Medûd'da sonra kısa sürelerle oğlu II. Mes'ûd ve I. Mes'ûd'un oğlu Ali tahta geçtiler. 1050 yılının başında Gazneliler tahtında Mahmûd'un oğlu Abdurreşîd'i görüyoruz. Fakat 1053 yılında Tuğrul adındaki bir Türk kumandan Abdurreşîd dahil on bir şehzâdeyi öldürerek Gazneliler Devleti'nin başına geçti.
Ancak onun hâkimiyeti de çok kısa sürmüş ve yine bir Türk kumandan tarafından öldürülmüştü.

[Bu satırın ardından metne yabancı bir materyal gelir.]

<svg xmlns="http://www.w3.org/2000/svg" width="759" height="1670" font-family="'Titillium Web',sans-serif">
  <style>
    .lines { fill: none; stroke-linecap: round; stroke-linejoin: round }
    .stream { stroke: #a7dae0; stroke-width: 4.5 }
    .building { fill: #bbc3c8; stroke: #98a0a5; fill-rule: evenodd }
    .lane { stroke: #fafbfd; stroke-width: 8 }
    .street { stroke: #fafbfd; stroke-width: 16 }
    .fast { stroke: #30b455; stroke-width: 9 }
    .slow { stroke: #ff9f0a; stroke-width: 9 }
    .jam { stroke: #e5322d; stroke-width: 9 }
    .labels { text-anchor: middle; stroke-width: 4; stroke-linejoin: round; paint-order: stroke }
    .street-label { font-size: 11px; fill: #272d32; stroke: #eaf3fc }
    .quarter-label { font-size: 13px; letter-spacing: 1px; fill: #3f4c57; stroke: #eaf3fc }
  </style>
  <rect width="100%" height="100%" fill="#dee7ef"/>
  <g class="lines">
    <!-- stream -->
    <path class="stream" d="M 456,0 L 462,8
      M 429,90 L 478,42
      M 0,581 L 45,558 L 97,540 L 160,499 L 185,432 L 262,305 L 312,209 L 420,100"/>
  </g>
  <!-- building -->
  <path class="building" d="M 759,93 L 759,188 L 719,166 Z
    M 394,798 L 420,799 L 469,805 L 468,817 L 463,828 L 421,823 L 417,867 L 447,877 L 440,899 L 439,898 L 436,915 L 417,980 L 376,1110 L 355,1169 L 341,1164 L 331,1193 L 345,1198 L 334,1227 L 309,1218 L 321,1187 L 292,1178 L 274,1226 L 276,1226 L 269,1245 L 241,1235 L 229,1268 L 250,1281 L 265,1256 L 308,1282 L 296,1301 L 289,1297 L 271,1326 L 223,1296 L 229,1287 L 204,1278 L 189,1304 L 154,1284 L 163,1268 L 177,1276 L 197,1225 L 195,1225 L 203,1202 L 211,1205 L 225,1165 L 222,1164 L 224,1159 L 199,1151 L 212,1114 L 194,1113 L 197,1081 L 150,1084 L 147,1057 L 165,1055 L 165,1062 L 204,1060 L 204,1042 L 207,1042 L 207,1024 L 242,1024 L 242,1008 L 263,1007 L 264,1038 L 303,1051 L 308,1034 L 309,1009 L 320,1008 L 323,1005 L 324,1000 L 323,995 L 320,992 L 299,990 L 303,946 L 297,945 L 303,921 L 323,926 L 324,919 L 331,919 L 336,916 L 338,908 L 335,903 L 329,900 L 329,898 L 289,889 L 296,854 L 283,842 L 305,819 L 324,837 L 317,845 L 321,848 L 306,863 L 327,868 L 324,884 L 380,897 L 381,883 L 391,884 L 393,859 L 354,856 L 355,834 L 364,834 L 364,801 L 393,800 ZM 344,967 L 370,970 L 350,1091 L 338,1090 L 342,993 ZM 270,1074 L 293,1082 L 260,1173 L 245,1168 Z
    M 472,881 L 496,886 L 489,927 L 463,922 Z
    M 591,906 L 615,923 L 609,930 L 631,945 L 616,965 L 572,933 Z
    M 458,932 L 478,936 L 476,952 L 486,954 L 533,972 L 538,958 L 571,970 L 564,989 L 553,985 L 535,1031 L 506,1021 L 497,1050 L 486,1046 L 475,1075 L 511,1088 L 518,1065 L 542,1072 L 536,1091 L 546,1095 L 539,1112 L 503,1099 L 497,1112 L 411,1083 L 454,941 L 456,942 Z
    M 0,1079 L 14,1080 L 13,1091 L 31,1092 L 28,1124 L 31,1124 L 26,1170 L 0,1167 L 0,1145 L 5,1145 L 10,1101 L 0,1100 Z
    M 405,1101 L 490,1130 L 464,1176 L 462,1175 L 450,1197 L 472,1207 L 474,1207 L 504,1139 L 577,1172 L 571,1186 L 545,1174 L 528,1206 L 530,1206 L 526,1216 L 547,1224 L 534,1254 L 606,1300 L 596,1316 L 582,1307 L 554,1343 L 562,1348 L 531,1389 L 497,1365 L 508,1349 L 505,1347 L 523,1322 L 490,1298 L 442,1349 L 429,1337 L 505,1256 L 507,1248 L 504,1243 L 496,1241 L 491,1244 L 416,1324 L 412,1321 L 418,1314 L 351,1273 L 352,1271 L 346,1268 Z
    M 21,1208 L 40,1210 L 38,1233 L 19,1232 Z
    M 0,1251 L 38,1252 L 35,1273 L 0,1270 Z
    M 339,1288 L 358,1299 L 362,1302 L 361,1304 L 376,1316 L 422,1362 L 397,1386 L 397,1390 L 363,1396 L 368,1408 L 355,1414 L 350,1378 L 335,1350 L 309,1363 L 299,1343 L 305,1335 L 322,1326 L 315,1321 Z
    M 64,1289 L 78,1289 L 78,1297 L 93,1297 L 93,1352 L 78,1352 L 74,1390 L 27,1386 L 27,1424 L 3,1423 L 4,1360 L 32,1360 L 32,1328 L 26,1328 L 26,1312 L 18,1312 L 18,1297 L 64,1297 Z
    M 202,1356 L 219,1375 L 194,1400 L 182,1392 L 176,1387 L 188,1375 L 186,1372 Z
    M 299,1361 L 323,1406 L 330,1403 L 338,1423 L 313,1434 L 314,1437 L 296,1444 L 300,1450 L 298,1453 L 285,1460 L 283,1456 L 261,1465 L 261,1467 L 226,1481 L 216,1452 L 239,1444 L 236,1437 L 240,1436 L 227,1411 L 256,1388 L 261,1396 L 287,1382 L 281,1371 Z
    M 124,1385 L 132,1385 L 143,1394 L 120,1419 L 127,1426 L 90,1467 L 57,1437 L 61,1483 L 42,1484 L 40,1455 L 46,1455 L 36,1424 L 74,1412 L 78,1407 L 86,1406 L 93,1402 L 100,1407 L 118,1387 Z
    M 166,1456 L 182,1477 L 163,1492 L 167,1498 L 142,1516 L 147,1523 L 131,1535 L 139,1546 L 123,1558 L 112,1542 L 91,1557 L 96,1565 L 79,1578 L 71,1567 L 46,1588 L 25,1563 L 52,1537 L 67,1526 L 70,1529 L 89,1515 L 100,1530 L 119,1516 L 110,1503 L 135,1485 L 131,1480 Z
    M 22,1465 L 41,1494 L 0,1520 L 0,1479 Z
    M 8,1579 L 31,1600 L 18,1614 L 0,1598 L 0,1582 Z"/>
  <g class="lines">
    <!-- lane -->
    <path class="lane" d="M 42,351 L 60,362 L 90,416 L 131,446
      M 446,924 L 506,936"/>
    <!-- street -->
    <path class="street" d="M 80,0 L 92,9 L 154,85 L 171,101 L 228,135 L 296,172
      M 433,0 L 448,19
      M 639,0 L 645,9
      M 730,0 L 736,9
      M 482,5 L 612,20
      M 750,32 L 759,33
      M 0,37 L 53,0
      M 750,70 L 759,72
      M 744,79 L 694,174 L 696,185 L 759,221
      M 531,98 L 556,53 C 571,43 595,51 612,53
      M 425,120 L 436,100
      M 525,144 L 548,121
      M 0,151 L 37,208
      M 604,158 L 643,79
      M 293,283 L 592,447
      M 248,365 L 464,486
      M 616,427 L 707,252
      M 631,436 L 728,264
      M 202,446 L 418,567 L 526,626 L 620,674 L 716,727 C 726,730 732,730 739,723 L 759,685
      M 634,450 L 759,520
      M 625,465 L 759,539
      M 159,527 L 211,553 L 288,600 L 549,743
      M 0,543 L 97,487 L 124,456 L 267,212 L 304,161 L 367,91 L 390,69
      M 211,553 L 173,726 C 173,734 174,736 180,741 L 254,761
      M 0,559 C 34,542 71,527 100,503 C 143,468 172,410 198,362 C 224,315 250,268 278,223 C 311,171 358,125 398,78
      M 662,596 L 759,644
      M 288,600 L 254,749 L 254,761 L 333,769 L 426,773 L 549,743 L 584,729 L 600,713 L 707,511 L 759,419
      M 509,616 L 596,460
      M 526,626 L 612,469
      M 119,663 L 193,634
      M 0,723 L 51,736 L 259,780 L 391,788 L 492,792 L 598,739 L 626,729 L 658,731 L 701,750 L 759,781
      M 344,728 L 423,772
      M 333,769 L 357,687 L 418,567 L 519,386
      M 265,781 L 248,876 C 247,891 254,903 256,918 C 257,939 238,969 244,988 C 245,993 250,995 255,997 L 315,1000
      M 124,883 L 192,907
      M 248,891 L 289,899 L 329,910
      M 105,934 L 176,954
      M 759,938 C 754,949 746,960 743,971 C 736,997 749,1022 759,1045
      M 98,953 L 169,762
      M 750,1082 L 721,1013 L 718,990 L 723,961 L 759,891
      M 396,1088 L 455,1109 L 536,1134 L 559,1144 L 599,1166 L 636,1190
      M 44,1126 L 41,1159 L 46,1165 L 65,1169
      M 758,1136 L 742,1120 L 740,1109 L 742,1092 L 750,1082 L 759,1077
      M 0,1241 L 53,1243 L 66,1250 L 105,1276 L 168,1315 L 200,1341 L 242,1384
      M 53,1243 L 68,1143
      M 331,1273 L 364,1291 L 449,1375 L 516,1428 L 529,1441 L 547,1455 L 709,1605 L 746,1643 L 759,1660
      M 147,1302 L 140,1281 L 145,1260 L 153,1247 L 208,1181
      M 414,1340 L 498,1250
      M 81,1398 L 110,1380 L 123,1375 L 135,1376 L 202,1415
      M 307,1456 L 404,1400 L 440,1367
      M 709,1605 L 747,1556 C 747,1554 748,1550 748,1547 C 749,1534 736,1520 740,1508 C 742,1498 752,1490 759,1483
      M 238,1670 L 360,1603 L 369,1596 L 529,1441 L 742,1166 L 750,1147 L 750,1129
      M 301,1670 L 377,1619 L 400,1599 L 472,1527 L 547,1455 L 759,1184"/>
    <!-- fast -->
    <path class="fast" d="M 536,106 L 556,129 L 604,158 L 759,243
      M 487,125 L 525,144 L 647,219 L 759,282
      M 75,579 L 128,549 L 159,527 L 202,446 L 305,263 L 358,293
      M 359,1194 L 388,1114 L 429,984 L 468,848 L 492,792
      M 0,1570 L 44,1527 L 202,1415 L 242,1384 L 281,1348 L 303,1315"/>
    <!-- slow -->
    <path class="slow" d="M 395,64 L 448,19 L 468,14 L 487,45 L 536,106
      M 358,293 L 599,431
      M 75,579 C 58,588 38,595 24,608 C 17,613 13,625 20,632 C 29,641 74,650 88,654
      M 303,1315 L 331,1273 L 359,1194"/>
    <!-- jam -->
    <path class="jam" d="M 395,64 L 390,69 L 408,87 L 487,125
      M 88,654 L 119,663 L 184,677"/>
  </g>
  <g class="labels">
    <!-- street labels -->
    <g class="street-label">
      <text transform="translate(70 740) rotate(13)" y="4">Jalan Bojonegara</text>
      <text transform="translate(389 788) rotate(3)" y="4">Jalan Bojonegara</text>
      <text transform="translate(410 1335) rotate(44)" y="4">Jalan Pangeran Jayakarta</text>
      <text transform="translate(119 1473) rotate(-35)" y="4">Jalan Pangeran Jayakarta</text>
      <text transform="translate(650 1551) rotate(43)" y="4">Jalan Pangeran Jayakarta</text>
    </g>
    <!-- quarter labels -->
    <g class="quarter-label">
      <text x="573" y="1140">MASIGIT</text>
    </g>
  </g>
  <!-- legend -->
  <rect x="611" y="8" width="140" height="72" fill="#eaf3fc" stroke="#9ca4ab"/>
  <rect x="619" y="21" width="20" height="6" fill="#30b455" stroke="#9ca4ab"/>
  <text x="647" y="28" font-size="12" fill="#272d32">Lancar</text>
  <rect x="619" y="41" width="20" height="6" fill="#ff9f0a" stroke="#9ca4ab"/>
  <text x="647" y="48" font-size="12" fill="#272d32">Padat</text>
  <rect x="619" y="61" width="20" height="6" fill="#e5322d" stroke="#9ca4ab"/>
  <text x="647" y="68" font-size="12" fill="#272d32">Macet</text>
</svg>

Daha sonra Gazneliler tahtına I. Mes'ûd'un oğlu Ferruhzâd geçirildi. Sultan Ferruhzâd Selçuklular ile başarıyla mücâdele etmiş ve 1059 yılında ölmüştür. Tahta geçen kardeşi İbrâhîm devrinin en önemli olayı, hiç şüphesiz uzun yıllar devam eden Selçuklu-Gazneli mücâdelesinin bir barış ile sona erdirilmesi idi (1059).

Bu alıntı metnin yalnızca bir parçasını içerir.